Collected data
-=-=-=-=-
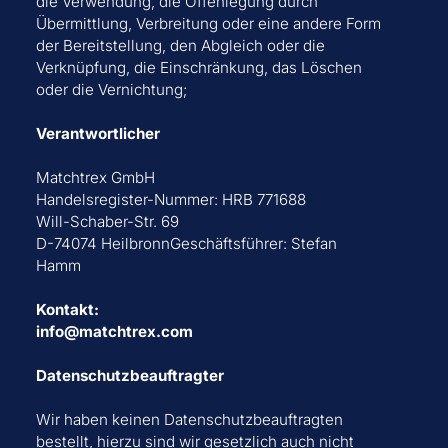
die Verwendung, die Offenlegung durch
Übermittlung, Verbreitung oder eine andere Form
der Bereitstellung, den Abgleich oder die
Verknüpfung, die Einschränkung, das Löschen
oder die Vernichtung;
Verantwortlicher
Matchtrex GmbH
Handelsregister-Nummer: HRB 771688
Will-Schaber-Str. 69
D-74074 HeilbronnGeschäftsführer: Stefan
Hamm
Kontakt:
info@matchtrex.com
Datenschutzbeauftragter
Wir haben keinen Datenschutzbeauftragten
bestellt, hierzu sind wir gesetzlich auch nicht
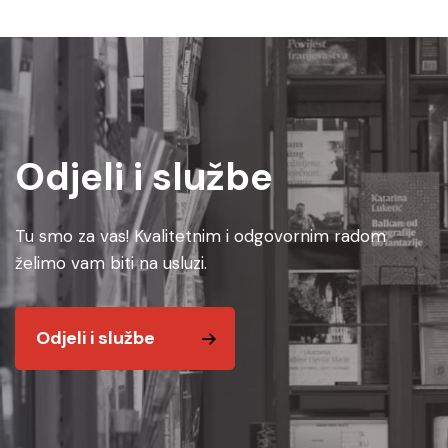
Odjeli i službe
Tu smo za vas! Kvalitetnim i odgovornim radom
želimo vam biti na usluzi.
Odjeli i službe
-=-=-=-=-
# REQUIRED WORK
Your copy should match the records above exactly, apart from the pictures, which stay out.

# ANSWER TO THE PROBLEM
die Verwendung, die Offenlegung durch
Übermittlung, Verbreitung oder eine andere Form
der Bereitstellung, den Abgleich oder die
Verknüpfung, die Einschränkung, das Löschen
oder die Vernichtung;
Verantwortlicher
Matchtrex GmbH
Handelsregister-Nummer: HRB 771688
Will-Schaber-Str. 69
D-74074 HeilbronnGeschäftsführer: Stefan
Hamm
Kontakt:
info@matchtrex.com
Datenschutzbeauftragter
Wir haben keinen Datenschutzbeauftragten
bestellt, hierzu sind wir gesetzlich auch nicht
Odjeli i službe
Tu smo za vas! Kvalitetnim i odgovornim radom
želimo vam biti na usluzi.
Odjeli i službe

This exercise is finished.